The main hall carries a large, seated statue of Chiang Kai-shek, much such as the Lincoln Memorial in Washington, D.C. The memorial hall as well as its surrounding Liberty Square plaza encompasses 60 acres and includes many ponds and garden spaces. The plaza also houses a couple of Taipei’s performance art buildings, the National Theater along with the National Concert Hall.

Beitou Hot Springs and Public Library

My favorite spot to visit when it is in Taiwan is surely an area called Beitou. Beitou can be a mountainous district north of Taipei City and is also most known due to its hot springs as well as its magnificent public library. The mineral waters from your many natural geothermal vents in Beitou are famous because of their healing and therapeutic properties. An entire industry of hot springs bathhouses and hotels have sprouted in Beitou offering aroma therapy, massages, and hydrotherapy. There are a lot of places where tourists can soak their feet from the hot springs stream. Be sure to look at the Hot Springs Museum. When it absolutely was built in 1913, it had been the largest public bathhouse in Asia during that time. Today, the museum provides a glimpse at its bathhouse facilities and Beitou’s history.
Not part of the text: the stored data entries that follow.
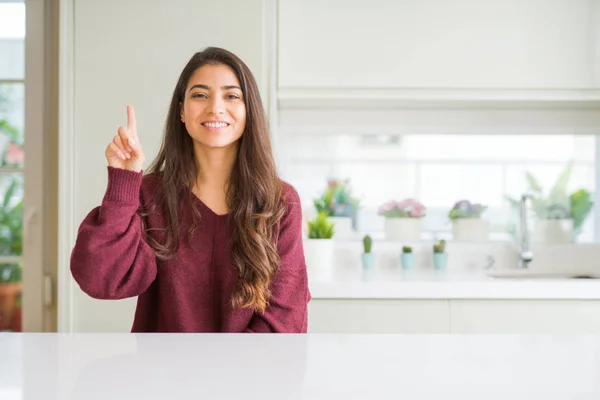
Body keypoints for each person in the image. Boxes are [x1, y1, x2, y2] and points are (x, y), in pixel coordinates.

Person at [70, 47, 310, 333]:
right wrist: (123, 180)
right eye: (200, 95)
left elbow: (285, 320)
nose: (215, 108)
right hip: (162, 375)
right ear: (182, 111)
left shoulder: (280, 201)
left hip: (248, 374)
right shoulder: (150, 194)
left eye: (231, 96)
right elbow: (102, 280)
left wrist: (224, 374)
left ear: (249, 112)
Next, go to Beitou public library. Its wooden structure that suits seamlessly into its Beitou Park setting. Through use of eco-friendly features and design, the library is Taiwan’s first “green” building. The library opened in 2006 and was developed to reduce the use of water and electricity. To do this, architects used large windows to allowing in natural light and also a solar panel roof to supply the electricity required for operation. Also, the library collects rain water being stored and utilized to flush its toilets.

Tamsui Fisherman’s Wharf

Our final stopping point is Tamsui. Tamsui is located around the western tip of Taipei and well known place was the Fisherman’s Wharf. We found that not only do the restaurants that dot the Fisherman’s Wharf boardwalk give you the freshest seafood available, additionally, it provides breathtaking sunset views. Fisherman’s Wharf still functions as being a harbor for local fishermen and so they proudly provide harbor for 150 vessels! Our favorite walk is along the “Lover’s Bridge” pedestrian bridge, named so because it opened on Valentine’s Day 2003.

Its architecture resembles a sailing ship’s masts. It was in regards to 3-minute walk through the bridge, which at sunset is magnificent. Lover’s Bridge can also be a great spot to catch the yearly fireworks show and concert the city hosts each and every year to celebrate Chinese Valentine’s Day (which happens in August and never February 14th). Another solution to experience Tamsui would be to take a ferry from your Tamsui Ferry Pier and disembark with the Fisherman’s Wharf. The ferry is usually a cheap solution to see terrific views on the Tamsui waterfront. A one-way fare costs only $2 USD and takes just about 15 minutes.